The average unknown% estimated by Metaphlan3 is a lot higher than it should be when referencing the Figure 2A Pasolli et al 2019 paper.
However, in the methods of this paper it is stated that the reference genomes used to map the reads are from several databases.

  •  17,607 microbial species from the UniProt portal
    
  •  80,853 genomes from NCBI GenBank database
    
  •  137 isolate genomes collected in (Browne et al., 2016)
    
  •  all the 159,803 assemblies available in NCBI as of September 2018
    

This means that 258,400 reference genomes were used as reference for this paper.
I don’t understand, how the read mappability using MetaPhlan3 could be as high as in this paper since the database used (by MetaPhlan3) is made of 100,000 reference genomes ?

curatedMetagenomicData uses profiles from MetaPhlAn2, not MetaPhlAn 3, how you have obtained the average unknown percentage?

Differently from the method described in Pasolli et al, 2019, read mappability by MetaPhlan3 is done by estimating the amount of reads mapping to the detected species instead of mapping the metagenome to the panel of 258,400 reference genomes.

Hello @fbeghini,

Thank you for your answer.

I used the accession numbers in the curatedMetagenomicData, downloaded the raw reads performed quality control and ran MetaPhlAn 3 on them.

Also, I did not use --add_viruses, could that be a reason why the unknown% is so high ?

I am wondering what could explain such a high % of unknowns. It is way higher than 40%.

I am also not sure I understand the distinction you made here “read mappability by MetaPhlan3 is done by estimating the amount of reads mapping to the detected species instead of mapping the metagenome to the panel of 258,400 reference genomes."

No, --add_viruses should increase a little the mappability but not so much.
Since MetaPhlAn is maker based, you can not directly estimate how many reads are mapping to the whole genomes, so for each clade, an estimation of the total number of reads in the metagenome is performed

@fbeghini, thank you for the answer. I understand now :slight_smile:. Just to be sure I should not worry about the 56% of UNKNOWN in my samples then?

Yes! The number is reasonable.

@fbeghini great thank you so much !

Hi,

As I have a similar question, I figured I could ask it here rather than opening a new question. I ran Metaphlan3 on human stool samples generated from Illumina HiSeq 2000 platform to generate approximately 8 Gb of 150 bp, paired-end, reads per sample (mean 7.9 gb, st.dev 1.2 gb)

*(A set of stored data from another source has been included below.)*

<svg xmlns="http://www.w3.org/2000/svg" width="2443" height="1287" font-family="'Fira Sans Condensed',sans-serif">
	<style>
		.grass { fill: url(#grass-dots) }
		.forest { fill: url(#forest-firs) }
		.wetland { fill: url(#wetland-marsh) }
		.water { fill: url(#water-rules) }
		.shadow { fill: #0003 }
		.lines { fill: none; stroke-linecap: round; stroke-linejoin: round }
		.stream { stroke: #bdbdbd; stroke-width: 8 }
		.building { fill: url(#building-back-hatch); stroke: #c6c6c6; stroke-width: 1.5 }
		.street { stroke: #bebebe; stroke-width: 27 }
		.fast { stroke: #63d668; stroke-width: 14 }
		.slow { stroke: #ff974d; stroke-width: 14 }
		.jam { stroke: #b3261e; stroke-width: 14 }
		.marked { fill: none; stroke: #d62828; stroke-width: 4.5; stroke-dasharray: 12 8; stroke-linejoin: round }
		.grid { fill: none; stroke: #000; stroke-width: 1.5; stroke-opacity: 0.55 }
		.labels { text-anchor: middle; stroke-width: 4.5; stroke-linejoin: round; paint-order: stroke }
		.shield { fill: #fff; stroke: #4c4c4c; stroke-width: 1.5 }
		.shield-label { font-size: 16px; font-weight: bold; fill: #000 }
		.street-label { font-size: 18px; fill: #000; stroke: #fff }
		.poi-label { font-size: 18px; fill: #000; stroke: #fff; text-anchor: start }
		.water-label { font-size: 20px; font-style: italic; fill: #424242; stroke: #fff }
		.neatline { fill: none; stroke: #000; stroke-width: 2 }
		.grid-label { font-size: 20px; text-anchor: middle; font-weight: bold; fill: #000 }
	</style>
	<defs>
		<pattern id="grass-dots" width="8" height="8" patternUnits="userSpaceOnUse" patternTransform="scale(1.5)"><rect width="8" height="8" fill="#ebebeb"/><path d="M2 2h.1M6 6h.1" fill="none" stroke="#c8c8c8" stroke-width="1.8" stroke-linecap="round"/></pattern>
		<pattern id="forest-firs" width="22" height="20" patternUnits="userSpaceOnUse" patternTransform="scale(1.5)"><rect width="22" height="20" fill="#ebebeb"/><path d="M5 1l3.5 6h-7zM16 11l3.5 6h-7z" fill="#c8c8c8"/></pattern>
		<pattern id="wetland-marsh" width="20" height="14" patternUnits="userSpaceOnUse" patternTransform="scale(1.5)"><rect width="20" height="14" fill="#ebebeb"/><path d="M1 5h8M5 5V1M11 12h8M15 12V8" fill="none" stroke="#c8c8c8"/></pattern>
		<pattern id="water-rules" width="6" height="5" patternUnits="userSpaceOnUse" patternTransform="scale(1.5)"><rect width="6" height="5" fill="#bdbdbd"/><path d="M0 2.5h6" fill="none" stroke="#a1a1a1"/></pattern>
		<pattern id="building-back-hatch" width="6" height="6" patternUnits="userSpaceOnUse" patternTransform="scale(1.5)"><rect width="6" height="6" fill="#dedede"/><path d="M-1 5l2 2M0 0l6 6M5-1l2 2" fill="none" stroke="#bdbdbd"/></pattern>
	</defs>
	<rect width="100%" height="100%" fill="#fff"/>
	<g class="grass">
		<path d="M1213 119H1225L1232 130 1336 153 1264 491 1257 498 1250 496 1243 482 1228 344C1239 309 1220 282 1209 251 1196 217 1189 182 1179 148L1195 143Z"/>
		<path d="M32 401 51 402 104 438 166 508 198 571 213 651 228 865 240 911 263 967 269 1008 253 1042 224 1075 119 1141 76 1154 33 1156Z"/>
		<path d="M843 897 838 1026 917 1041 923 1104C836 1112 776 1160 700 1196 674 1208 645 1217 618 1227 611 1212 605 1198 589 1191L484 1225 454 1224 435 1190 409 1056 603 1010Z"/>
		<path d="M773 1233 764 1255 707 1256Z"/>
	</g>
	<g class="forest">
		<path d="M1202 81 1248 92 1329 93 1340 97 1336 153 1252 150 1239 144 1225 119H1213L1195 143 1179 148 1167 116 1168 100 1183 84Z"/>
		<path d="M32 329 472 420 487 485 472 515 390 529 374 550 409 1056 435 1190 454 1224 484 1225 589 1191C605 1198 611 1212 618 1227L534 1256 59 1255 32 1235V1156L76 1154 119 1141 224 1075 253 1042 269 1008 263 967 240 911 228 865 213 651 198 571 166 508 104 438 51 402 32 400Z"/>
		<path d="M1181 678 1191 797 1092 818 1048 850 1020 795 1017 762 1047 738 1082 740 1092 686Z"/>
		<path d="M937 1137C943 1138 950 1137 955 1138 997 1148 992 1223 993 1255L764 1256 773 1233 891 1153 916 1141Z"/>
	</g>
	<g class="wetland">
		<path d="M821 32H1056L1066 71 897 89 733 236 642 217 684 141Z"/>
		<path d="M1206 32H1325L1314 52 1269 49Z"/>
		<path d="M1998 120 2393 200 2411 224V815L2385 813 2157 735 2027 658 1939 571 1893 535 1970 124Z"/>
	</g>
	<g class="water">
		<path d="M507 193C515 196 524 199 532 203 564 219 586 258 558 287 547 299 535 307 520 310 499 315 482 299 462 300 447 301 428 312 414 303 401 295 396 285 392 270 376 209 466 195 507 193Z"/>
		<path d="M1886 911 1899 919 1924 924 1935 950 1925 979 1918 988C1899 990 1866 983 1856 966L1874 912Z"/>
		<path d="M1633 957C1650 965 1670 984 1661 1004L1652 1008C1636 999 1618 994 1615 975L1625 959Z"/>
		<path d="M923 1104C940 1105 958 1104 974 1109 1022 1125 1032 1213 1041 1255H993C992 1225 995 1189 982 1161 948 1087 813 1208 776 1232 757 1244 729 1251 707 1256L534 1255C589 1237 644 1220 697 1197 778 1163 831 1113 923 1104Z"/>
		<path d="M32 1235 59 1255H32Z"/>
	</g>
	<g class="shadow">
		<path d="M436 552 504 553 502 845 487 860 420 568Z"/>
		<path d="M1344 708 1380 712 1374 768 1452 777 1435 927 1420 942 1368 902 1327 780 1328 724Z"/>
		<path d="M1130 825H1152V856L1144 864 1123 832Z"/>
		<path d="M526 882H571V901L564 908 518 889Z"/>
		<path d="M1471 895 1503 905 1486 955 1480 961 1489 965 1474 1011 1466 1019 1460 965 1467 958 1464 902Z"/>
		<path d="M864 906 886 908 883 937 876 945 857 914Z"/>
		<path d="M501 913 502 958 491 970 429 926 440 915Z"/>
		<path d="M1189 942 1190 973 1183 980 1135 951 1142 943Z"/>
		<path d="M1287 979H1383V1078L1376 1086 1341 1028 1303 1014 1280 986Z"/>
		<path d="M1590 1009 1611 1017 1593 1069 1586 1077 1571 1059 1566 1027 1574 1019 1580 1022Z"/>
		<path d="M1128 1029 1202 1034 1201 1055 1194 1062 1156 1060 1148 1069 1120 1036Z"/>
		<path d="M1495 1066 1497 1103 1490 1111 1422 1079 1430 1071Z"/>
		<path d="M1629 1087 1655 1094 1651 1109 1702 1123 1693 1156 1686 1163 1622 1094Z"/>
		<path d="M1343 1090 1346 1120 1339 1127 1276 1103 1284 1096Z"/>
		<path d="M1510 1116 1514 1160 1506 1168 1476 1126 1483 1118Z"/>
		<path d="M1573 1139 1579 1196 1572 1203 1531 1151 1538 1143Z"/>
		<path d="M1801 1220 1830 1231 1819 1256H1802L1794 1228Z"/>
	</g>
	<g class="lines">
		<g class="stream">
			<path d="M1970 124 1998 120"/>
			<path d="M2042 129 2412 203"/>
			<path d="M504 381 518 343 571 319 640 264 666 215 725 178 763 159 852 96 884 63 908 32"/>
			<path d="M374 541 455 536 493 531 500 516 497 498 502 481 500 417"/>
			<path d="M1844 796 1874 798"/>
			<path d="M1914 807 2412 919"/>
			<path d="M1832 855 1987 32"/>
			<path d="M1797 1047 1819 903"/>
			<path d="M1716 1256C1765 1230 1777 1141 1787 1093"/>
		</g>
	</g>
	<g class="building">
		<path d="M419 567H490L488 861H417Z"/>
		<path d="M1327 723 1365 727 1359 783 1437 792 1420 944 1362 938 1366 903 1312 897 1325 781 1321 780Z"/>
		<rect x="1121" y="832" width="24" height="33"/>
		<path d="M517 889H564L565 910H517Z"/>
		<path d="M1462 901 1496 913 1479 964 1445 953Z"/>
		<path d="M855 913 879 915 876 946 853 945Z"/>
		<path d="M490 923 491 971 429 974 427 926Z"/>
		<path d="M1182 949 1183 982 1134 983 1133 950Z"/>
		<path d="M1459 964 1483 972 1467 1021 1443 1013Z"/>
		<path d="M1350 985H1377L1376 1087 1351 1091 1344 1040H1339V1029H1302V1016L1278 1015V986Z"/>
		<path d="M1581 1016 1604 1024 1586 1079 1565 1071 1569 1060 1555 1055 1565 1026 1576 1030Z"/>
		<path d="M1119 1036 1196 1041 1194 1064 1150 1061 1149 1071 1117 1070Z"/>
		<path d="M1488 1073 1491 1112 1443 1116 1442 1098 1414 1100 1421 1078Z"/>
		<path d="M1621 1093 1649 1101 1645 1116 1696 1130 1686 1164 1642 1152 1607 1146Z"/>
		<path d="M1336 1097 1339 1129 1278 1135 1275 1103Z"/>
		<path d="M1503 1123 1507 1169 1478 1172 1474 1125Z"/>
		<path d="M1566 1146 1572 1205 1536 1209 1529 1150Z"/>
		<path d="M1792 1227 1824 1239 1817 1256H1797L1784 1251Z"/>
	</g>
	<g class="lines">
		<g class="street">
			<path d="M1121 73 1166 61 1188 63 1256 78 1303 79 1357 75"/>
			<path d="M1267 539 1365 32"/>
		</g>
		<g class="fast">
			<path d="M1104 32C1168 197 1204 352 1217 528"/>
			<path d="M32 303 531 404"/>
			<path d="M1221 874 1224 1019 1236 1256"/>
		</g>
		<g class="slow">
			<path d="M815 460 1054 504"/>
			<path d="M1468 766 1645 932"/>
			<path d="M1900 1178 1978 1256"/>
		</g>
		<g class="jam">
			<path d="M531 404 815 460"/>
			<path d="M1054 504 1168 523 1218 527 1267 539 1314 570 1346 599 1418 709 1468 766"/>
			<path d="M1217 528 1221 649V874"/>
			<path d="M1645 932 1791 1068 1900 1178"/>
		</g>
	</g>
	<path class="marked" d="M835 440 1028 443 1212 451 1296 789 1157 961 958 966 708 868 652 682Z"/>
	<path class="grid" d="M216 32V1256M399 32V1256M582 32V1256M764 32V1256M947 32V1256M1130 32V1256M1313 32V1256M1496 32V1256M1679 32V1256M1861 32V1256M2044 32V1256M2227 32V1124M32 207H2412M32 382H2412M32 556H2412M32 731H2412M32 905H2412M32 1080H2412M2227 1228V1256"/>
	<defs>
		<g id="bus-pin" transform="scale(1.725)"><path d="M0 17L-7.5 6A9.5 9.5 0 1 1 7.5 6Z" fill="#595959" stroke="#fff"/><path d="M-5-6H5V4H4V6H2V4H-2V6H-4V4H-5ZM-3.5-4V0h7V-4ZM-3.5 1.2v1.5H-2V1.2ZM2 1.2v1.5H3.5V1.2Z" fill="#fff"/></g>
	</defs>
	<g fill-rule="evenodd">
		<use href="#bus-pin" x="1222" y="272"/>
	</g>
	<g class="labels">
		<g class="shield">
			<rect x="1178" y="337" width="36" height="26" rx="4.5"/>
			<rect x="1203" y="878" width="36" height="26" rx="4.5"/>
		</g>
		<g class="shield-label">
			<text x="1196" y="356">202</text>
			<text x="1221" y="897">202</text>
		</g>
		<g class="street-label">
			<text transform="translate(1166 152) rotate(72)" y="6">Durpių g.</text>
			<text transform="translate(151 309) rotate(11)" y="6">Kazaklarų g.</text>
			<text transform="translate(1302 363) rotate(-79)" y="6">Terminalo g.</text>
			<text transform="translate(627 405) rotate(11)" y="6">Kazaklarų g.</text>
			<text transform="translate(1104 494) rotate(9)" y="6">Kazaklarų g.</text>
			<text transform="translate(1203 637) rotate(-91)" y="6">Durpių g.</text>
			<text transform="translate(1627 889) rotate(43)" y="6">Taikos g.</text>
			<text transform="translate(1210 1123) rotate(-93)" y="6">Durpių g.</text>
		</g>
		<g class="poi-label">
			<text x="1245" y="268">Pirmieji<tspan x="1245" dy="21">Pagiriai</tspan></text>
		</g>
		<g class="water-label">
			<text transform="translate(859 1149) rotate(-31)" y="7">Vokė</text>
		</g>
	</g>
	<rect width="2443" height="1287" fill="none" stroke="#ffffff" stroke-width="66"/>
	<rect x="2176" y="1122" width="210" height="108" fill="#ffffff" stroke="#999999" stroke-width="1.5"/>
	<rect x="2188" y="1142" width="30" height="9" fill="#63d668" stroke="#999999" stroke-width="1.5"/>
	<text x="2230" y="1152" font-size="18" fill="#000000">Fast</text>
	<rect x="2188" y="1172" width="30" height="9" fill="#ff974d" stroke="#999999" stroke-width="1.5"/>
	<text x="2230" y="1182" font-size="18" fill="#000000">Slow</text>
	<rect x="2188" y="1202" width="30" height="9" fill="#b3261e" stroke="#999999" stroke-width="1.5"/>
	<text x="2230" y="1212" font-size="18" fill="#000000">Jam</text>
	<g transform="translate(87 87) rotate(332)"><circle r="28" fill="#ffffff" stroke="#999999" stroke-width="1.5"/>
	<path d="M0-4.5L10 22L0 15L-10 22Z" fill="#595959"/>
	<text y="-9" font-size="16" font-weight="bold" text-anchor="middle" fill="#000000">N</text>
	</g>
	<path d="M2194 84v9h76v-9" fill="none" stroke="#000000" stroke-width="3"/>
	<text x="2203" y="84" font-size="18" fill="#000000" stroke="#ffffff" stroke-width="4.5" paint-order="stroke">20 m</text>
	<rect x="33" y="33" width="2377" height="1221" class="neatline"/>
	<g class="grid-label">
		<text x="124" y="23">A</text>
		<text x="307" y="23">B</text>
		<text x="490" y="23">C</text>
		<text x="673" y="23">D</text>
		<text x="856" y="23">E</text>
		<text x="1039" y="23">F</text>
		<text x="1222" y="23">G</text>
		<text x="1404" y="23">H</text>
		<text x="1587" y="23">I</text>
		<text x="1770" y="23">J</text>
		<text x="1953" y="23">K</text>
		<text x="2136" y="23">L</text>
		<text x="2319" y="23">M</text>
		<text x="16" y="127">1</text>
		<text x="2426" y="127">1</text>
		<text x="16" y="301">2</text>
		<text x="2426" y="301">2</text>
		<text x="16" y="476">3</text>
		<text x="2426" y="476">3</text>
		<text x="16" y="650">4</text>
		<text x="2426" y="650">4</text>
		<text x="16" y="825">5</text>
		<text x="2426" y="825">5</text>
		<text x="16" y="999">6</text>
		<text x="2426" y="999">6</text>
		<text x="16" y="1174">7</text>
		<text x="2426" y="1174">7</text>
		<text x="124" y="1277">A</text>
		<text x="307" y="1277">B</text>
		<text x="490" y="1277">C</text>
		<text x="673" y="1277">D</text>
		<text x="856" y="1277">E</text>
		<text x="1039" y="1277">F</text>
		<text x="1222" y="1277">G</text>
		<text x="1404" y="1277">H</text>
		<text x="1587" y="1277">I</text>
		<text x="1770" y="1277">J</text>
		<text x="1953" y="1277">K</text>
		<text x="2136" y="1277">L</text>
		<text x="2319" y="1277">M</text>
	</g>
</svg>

metaphlan <sample.fastq> --input_type fastq --nproc 16 -o_metaphlan.txt --tmp_dir --bowtie2db --force --add_viruses -t rel_ab_w_read_stats --unknown_estimation

The mean+/-std relative abundance for the unknown category is 67.6 +/- 13.8 which indeed seems high. However this is not my question. I was wondering if whether it is possible to merge an mp3 abundance table generated with unknown estimation with an mp3 abundance table that was generated without the unknown estimation? Can I remove the unknown category then re-scale, and merge the two tables? Related to that, in the case when you don’t estimate the unknown, where does those reads end up? Are they just removed?

I find that the average relative abundance of e.g. s__Faecalibacterium_prausnitzii and s__Escherichia_coli are pretty comparable (7.289 vs 5.447 for F. prau and 0.421 vs 0.525 for E. coli) for these two mp3 datasets.

Thanks,
Johannes

I have a soil sample i.e. 2x150bp paired end reads .I am getting unknown about 80% . Can you please tell me which parameters i should change to reduce the unknown percentage. What min_alignment_len do you recommend for the data?